Speech difficulties

Sometimes brain injury causes communication difficulties by impairing the physical ability to speak, rather than the ability to understand and express language. The two main speech disorders are dysarthria and dyspraxia of speech.

Dysarthria

Dysarthria occurs when there is damage to parts of the nervous system involved in the control of muscles used for speech. It can also occur because of injury or weakness more directly affecting the muscles themselves. Dysarthria results in reduced control and clarity of speech.

When dysarthria occurs in isolation, a person's ability to speak will be impaired, but their ability to understand language and construct sentences will be intact. However, in practise there are often elements of both aphasia and dysarthria present.

Features may include:

  • Reduced movement (range or strength) of the lips, tongue, and soft palate
  • Problems controlling the flow of air from the lungs when speaking
  • Difficulty in producing varied and controlled changes in the volume of speech
  • Difficulty in producing varied and controlled patterns in the tone of speech
  • Slurring of speech

Dyspraxia of speech

Dyspraxia is a disorder of planned and co ordinated movement. It occurs because of injury to areas of the brain responsible for conscious movement, mainly situated in the frontal lobes.

Dyspraxia of speech causes people to have difficulty saying what they are consciously thinking about saying. However, some individuals may be able to speak perfectly normally when not thinking about it, for example, if someone asks them a question and they have to respond spontaneously.

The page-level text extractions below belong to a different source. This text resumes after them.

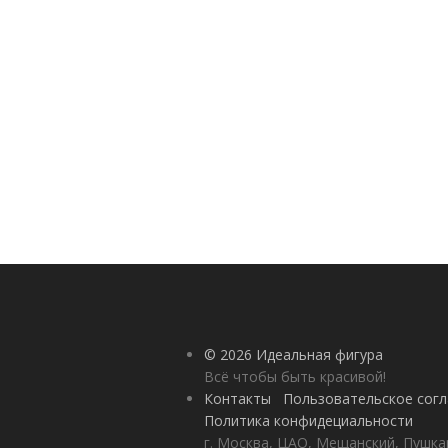
© 2026 Идеальная фигура
Всё чтобы быть красивой!
Контакты
Пользовательское сог
Политика конфидециальности
г. Москва, ЦАО, Мещанский, Пушкар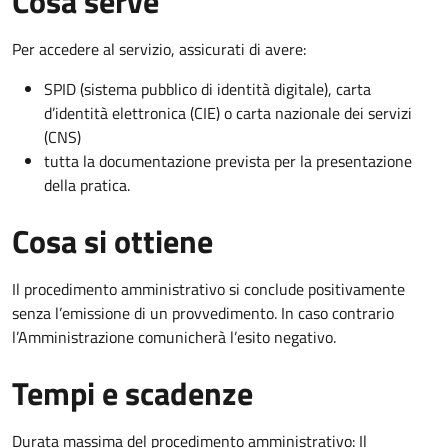
Cosa serve
Per accedere al servizio, assicurati di avere:
SPID (sistema pubblico di identità digitale), carta
d’identità elettronica (CIE) o carta nazionale dei servizi
(CNS)
tutta la documentazione prevista per la presentazione
della pratica.
Cosa si ottiene
Il procedimento amministrativo si conclude positivamente
senza l’emissione di un provvedimento. In caso contrario
l’Amministrazione comunicherà l’esito negativo.
Tempi e scadenze
Durata massima del procedimento amministrativo: Il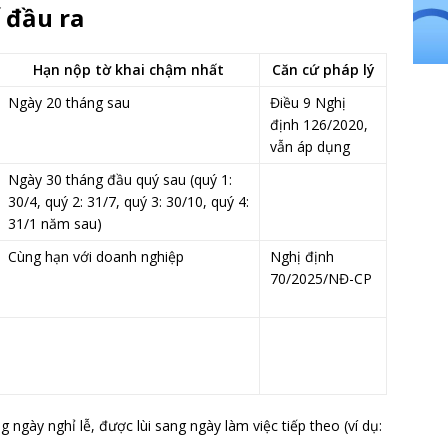
 đầu ra
Hạn nộp tờ khai chậm nhất
Căn cứ pháp lý
Ngày 20 tháng sau
Điều 9 Nghị
định 126/2020,
vẫn áp dụng
Ngày 30 tháng đầu quý sau (quý 1:
30/4, quý 2: 31/7, quý 3: 30/10, quý 4:
31/1 năm sau)
Cùng hạn với doanh nghiệp
Nghị định
70/2025/NĐ-CP
 ngày nghỉ lễ, được lùi sang ngày làm việc tiếp theo (ví dụ: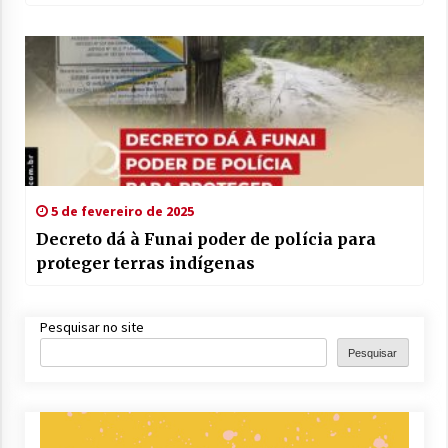
5 de fevereiro de 2025
Decreto dá à Funai poder de polícia para
proteger terras indígenas
Pesquisar no site
Pesquisar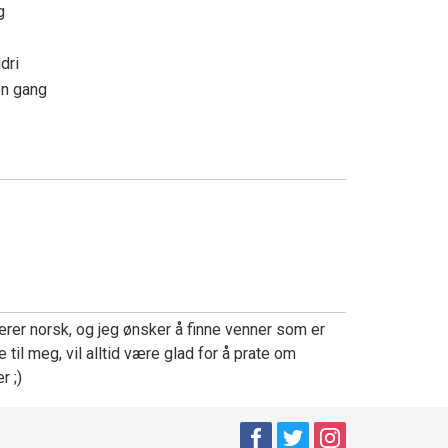
ng
ldri
en gang
lærer norsk, og jeg ønsker å finne venner som er
e til meg, vil alltid være glad for å prate om
r ;)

Long words tend to be more difficult to say then short words for some people with dyspraxia of speech.

The disorder can range from mild in some people to very severe in others.

A Speech and Language Therapist will be able to identify and assess dysarthria and dyspraxia of speech. Recovery and degree of difficulties will depend upon the severity of the initial brain injury. However, for a variety of reasons (e.g. presence of other difficulties), individuals may respond differently to therapy. Some people will make more progress than others, despite having had a similar injury.

In severe cases, those with speech difficulties may be unable to achieve recognisable speech. In such cases, they may benefit from the use of an Augmentative Aid to Communication (AAC). Headway's booklet Coping with communication problems after brain injury contains a section on communication aids which explains this in more detail.